Mr Powell began working for security company G4S Cash Solutions (UK) Limited in 1997. One facet of the company's business is maintaining and replenishing automatic teller machines (ATMs). By 2012, he was employed as a single-line maintenance (SLM) engineer, but he was suffering worsening problems with his lower back and it was clear that he was no longer capable of fulfilling a role that involved heavy lifting or working in confined spaces. It was common ground that by this time he had a disability for the purposes of the Equality Act 2010. G4S therefore created for him the role of 'key runner', supporting other ATM engineers by delivering keys and parts so that the engineers could travel by public transport. Mr Powell retained his original salary and understood that this arrangement was long term.
In May 2013, G4S considered discontinuing the key running role. However, it subsequently agreed to make it permanent, but only if Mr Powell were prepared to take a 10 per cent cut in his salary. He was unwilling to do so. No other suitable vacancy could be found and he was dismissed in October 2013.
Mr Powell's claims of disability discrimination and unfair dismissal were upheld by the Employment Tribunal (ET). In its view, he had been given to understand that his new role and pay arrangement were long term and G4S had failed to make the reasonable adjustment of permitting him to continue to work as key runner at the salary rate of an SLM engineer. His dismissal amounted to disability discrimination and was unfair.

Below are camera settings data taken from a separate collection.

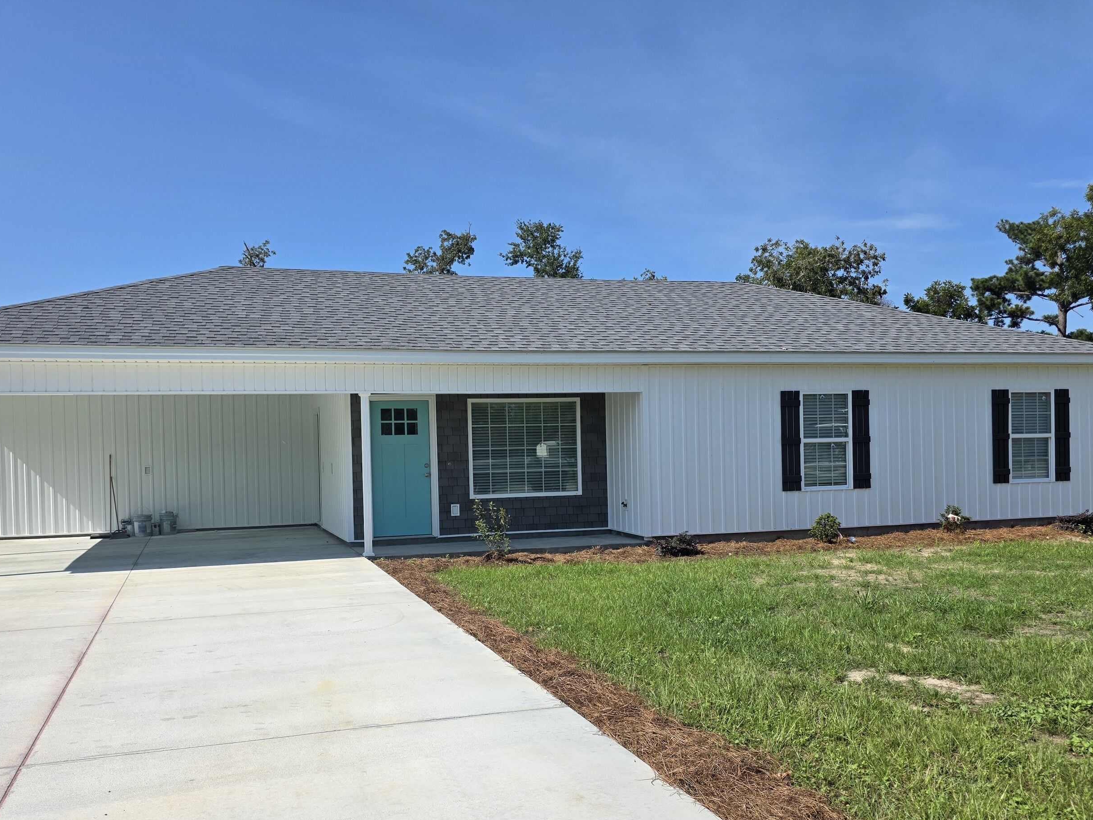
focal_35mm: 29
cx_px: 475
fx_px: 916
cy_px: 480
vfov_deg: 48.0
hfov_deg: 61.4
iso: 80
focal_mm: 6.3
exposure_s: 1/7944
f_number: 1.7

The EAT dismissed G4S's appeal. The ET had neither erred in law nor reached a conclusion that was perverse. The company should have continued with the pay arrangement that had been in place for almost a year and that Mr Powell had been led to believe would be ongoing. Whilst each case will turn on its own facts, the EAT could see no reason why a package of measures aimed at keeping a disabled employee in work that includes some pay protection should not constitute a reasonable adjustment, albeit that the EAT did not envisage that requiring an employer to protect the pay of a disabled employee would be 'an everyday event' for an ET. In this case, the ET had weighed in balance the financial considerations and found that it was reasonable for G4S to take the step in question. The EAT found the company's argument that continuing to pay Mr Powell the SLM rate was likely to cause discontent amongst other employees an 'unattractive reason' which the ET was entitled to reject.
The EAT went on to stress that what was a reasonable adjustment for an employer to make taking into account current circumstances could cease to be reasonable at some time in the future if circumstances changed.